▶ Instruction: Copy the lines in the rows below exactly, everything from the line containing "family: Phacidiaceae" down to the line containing "genus: Lentinus", with both of those lines included.

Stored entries
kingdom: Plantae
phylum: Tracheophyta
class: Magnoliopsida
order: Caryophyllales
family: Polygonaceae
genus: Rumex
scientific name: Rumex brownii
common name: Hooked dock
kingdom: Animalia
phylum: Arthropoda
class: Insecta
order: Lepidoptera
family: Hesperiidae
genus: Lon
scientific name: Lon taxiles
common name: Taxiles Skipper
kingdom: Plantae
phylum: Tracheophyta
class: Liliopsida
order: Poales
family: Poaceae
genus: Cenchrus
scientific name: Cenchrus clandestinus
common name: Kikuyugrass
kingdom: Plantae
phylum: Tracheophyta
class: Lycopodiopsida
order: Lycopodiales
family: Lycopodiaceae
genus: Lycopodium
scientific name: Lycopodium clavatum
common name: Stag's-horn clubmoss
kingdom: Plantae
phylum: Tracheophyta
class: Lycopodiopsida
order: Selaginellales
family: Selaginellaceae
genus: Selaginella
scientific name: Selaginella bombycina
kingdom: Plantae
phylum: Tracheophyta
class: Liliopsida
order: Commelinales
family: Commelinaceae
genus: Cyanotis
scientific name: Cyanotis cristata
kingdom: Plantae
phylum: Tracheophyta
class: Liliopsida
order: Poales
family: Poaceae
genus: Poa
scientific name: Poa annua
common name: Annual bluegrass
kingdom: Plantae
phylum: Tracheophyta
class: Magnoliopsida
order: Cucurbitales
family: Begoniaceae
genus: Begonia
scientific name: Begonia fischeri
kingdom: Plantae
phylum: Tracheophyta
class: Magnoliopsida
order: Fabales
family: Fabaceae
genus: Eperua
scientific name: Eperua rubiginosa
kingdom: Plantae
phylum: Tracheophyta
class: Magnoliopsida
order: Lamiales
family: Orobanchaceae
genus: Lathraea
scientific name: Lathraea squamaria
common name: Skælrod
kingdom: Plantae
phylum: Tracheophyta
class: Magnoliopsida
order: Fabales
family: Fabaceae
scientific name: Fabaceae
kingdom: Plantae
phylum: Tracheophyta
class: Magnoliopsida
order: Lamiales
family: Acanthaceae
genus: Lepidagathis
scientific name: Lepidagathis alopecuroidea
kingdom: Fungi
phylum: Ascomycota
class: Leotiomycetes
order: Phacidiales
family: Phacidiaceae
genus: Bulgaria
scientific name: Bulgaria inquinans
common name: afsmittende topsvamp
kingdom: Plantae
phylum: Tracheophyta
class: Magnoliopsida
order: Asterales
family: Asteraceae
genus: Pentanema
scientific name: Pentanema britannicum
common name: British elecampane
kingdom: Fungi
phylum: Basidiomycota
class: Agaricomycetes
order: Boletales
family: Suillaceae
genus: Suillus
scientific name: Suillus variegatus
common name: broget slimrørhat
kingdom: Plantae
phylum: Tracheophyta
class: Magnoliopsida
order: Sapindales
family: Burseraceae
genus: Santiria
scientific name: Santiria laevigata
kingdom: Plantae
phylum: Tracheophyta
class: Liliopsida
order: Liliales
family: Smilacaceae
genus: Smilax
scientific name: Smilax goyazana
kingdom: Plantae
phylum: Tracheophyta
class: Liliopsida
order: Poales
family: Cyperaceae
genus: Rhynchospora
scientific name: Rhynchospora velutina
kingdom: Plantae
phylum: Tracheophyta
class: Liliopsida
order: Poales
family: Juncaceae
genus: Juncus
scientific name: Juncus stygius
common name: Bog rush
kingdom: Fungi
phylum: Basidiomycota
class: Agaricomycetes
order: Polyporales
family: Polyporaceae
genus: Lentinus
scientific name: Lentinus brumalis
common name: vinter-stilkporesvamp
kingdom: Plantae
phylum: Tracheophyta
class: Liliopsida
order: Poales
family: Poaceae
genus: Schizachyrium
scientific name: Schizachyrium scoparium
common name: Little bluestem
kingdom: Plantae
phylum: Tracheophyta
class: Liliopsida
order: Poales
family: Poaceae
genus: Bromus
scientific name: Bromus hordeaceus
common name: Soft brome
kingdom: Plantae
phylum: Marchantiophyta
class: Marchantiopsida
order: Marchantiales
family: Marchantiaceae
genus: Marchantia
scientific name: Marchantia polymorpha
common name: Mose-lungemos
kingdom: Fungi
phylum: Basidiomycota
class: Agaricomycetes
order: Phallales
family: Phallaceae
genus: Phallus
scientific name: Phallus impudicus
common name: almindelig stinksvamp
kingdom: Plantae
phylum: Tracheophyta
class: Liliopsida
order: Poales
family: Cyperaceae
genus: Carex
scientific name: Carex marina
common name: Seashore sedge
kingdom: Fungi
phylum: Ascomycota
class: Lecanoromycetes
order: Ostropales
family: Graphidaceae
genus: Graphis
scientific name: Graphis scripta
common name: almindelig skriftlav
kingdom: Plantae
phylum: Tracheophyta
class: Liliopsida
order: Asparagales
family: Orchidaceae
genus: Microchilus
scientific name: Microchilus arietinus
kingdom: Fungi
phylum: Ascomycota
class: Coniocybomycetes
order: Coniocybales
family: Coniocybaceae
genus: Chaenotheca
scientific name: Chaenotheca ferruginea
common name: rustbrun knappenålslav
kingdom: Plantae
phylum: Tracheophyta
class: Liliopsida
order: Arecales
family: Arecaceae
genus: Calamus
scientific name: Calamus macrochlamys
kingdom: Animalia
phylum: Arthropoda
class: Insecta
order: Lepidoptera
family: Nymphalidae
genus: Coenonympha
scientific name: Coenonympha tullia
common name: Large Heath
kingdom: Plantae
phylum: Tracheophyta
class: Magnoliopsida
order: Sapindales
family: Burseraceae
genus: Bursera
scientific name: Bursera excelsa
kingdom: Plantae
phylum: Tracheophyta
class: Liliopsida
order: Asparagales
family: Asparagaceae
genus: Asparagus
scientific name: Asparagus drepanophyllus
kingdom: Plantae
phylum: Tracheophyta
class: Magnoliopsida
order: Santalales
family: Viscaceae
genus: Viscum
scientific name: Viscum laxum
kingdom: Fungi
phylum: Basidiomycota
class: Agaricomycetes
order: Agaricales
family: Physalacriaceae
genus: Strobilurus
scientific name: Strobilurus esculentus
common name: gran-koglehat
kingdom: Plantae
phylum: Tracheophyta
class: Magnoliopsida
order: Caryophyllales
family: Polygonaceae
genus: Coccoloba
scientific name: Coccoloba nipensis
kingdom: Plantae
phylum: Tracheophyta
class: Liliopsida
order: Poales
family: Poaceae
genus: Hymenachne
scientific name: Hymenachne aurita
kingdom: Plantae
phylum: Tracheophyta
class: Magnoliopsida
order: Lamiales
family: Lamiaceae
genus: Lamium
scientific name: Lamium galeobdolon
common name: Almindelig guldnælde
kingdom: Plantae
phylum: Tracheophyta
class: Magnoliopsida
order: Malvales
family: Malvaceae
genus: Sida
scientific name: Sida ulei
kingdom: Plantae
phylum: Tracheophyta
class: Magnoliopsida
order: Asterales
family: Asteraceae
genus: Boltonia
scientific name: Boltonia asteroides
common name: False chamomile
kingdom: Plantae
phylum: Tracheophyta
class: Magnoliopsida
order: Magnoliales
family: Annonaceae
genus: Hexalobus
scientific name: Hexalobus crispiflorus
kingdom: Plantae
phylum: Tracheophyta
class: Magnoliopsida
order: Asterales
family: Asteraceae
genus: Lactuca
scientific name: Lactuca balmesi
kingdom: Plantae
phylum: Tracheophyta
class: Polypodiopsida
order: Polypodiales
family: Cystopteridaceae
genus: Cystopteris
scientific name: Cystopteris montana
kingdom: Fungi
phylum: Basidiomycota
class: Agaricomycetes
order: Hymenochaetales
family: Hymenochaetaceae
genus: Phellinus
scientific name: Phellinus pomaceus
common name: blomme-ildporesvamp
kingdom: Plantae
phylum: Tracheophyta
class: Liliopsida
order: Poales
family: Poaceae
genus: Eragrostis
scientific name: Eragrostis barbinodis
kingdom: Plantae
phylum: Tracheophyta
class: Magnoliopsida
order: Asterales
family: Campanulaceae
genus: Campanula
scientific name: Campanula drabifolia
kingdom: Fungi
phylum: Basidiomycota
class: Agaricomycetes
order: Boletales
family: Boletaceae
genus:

▶ Completed task:
family: Phacidiaceae
genus: Bulgaria
scientific name: Bulgaria inquinans
common name: afsmittende topsvamp
kingdom: Plantae
phylum: Tracheophyta
class: Magnoliopsida
order: Asterales
family: Asteraceae
genus: Pentanema
scientific name: Pentanema britannicum
common name: British elecampane
kingdom: Fungi
phylum: Basidiomycota
class: Agaricomycetes
order: Boletales
family: Suillaceae
genus: Suillus
scientific name: Suillus variegatus
common name: broget slimrørhat
kingdom: Plantae
phylum: Tracheophyta
class: Magnoliopsida
order: Sapindales
family: Burseraceae
genus: Santiria
scientific name: Santiria laevigata
kingdom: Plantae
phylum: Tracheophyta
class: Liliopsida
order: Liliales
family: Smilacaceae
genus: Smilax
scientific name: Smilax goyazana
kingdom: Plantae
phylum: Tracheophyta
class: Liliopsida
order: Poales
family: Cyperaceae
genus: Rhynchospora
scientific name: Rhynchospora velutina
kingdom: Plantae
phylum: Tracheophyta
class: Liliopsida
order: Poales
family: Juncaceae
genus: Juncus
scientific name: Juncus stygius
common name: Bog rush
kingdom: Fungi
phylum: Basidiomycota
class: Agaricomycetes
order: Polyporales
family: Polyporaceae
genus: Lentinus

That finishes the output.